I think everyone should question and examine the role that alcohol plays in their lives. No one should ever have to explain why they don’t want an alcoholic drink and yet you will find that in Australia, in social settings, people feel they need to say, “Oh, I’m not drinking because I’m driving.” “I’m not drinking because I am pregnant.” Certainly, a lot of women do, once they realise they’re pregnant, they do stop drinking. But it’s just alcohol is so accepted that people feel they have to justify it if they’re not drinking.
Really it should be the reverse. You should not have to explain that. There should always be a really good range of non-alcoholic choices and interesting choices. Because I’m sure many women who are pregnant will tell you of going to places and the choices are Coca Cola or warm water as an alternative.
Kurt Lewis:
Yeah.
Louise Gray:
Any woman of childbearing age is well and truly needing to have alternatives and not to feel that they need to explain why they’re not having alcohol.

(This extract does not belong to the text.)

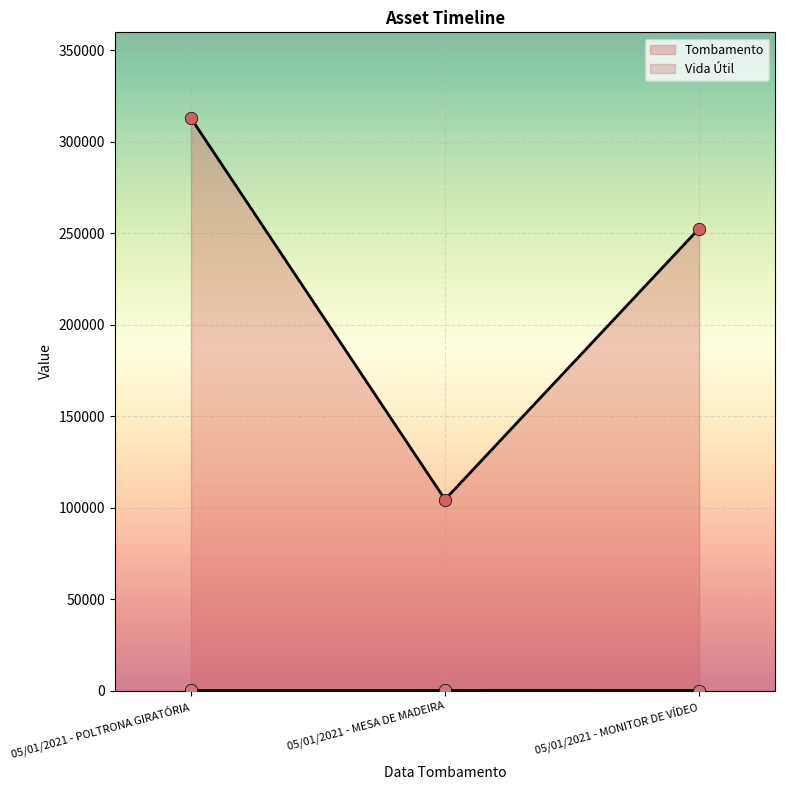

At how many categories does at least one series exceed 171358?

2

So, I think, personally, that’s something that everyone can do, and I think just sharing the information and increasing the knowledge that people have, and the awareness that people have, and not telling people that, “Oh, it’s okay to have a drink,” or “I had a drink.” You won’t know, you may not know.
Kurt Lewis:
I suppose we’re very judgmental as a society. We love our alcohol. Australians love their alcohol. Historically, and even now, you go out to a bar, you go out to a pub, everyone’s having a drink. But yet, we’re willing to judge those who have FASD. It’s very interesting kind of conundrum there. Well, not kind of conundrum perhaps, but just an interesting… No, let’s say ironic. Ironic is probably definitely the word. It’s a rather ironic situation that we’re willing to stigmatise the people who’ve been impacted by FASD.
Louise Gray:
Yeah. You’ve hit the nail on the head. I wonder too. It’s almost like the greater support that alcohol has in society, the more willing we are to judge people who’ve had a negative outcome from it. But I don’t know what the answer is.
Kurt Lewis:
I’d like to thank you, Louise, for being willing to sit down to chat with me today. Thank you for coming and just investing your time. I hope you enjoyed the experience.
Louise Gray:
Yes. Well, thank you, Kurt, and best wishes with your series. You’ll open up interest in the topic, I’m sure, to a new audience, so thank you on behalf of NOFASD.